New centrally located inland capitals replacing colonial coastal capitals were another device of nation-building adopted by Nigeria (Abuja), the Ivory Coast (Yamassoukro), Tanzania (Dodoma) and Malawi (Lilongwe). Another deliberate step taken to enhance the population’s pride in the historical state was by Africanizing the name of the state or of its capital. The Gold Coast thus changed its name to Ghana, the French Soudan to Mali, Southern Rhodesia to Zimbabwe, Northern Rhodesia to Zambia and Upper Volta to Burkina Faso. The capitals Leopoldville and Salisbury became Kinshasa and Harare. An additional nation-building strategy was to reduce socio-economic gaps between regions and ethnic groups by heavily investing in the poor and disadvantaged areas.

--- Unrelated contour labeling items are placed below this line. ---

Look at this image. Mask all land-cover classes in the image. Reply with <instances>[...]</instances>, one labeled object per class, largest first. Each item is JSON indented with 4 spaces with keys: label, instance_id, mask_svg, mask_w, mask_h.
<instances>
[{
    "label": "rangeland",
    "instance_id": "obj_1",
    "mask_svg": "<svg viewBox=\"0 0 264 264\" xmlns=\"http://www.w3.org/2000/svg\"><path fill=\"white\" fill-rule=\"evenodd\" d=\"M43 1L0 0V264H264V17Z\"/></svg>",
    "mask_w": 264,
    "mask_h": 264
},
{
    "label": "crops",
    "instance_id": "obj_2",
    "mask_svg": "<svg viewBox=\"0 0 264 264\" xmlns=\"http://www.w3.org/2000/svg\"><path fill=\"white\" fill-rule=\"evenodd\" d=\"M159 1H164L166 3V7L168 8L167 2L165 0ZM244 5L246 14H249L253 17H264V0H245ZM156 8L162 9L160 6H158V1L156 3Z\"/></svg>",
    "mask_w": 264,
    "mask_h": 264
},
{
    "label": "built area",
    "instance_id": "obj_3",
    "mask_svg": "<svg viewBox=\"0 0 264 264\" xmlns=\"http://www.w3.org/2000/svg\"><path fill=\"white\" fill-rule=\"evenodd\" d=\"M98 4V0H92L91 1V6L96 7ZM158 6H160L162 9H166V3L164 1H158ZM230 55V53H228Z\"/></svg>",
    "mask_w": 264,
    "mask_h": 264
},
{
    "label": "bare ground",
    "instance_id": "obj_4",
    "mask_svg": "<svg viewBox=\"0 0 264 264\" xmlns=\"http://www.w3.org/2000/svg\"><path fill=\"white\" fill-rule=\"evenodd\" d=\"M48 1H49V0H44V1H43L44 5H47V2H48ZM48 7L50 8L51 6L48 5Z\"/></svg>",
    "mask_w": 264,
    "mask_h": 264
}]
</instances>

African nation-building rested on three basic strategies. One was the Jacobin strategy of homogenizing the country through coercion and with the use of force. The effort by Ethiopia under Haile Selassie and Mengistu Haile Mariam to ‘amharize’ the non-Amharas by suppressing their languages and culture, and by discriminating against Muslims is one example. Other examples of such Jacobin strategy are the wars waged by Sudan (1955-72, 1983-2002 and 2004) to arabize and Islamize the Africans of Southern Sudan and Darfur; the slaughter of the Arabs and Indians in Zanzibar (1964), the expulsion of the Indians from Uganda (1971) and the genocide perpetrated in Rwanda (1994).

A second basic strategy is gradualist nation-building. In an attempt to mould one ethno-cultural nation in the long run this strategy accepts pluralism in the short run while rejecting coercion and force. This melting-pot strategy relies on integration by a common European or African language, communication and the growth of a shared patriotism over time. It was favoured by regimes like Nkrumah’s Ghana, Nyerere’s Tanzania and Banda’s Malawi.

A third strategy aims to build an ethno-culturally heterogeneous, pluralist civic nation. Pluralism may be either fully insitutionalized through federalism or regional autonomy (as it has been in Nigeria since independence, in Ethiopia after 1991, and in Sudan between 1972 and 1983). It can also be partially formalized through ethno-cultural provinces (as in Kenya) or provinces that are at least in part ethno-cultural (as with the Western Cape and Kwazulu-Natal in post-Apartheid South Africa). One additional pluralist strategy is non-institutionalized pluralism, such as in the Democratic Republic of the Congo and in the Ivory Coast. (On the different strategies, see Neuberger 1984, 2000.)

Conclusion

African nationalism has meant different things to different people over different periods of time: pan-Negroism in the second half of the nineteenth century until World War II; primary resistance and early rebellions against colonial rule in Africa from the 1880s to World War I; proto-nationalism between the world wars; modern anti-colonial nationalism in the 1940s and 1950s; radical nationalism in the 1970s and 1980s; territorial nationalism before independence and nation-building in the post-colonial state. One could have added white settler nationalism in South Africa or Southern Rhodesia, but the focus of this chapter has been on black African nationalism.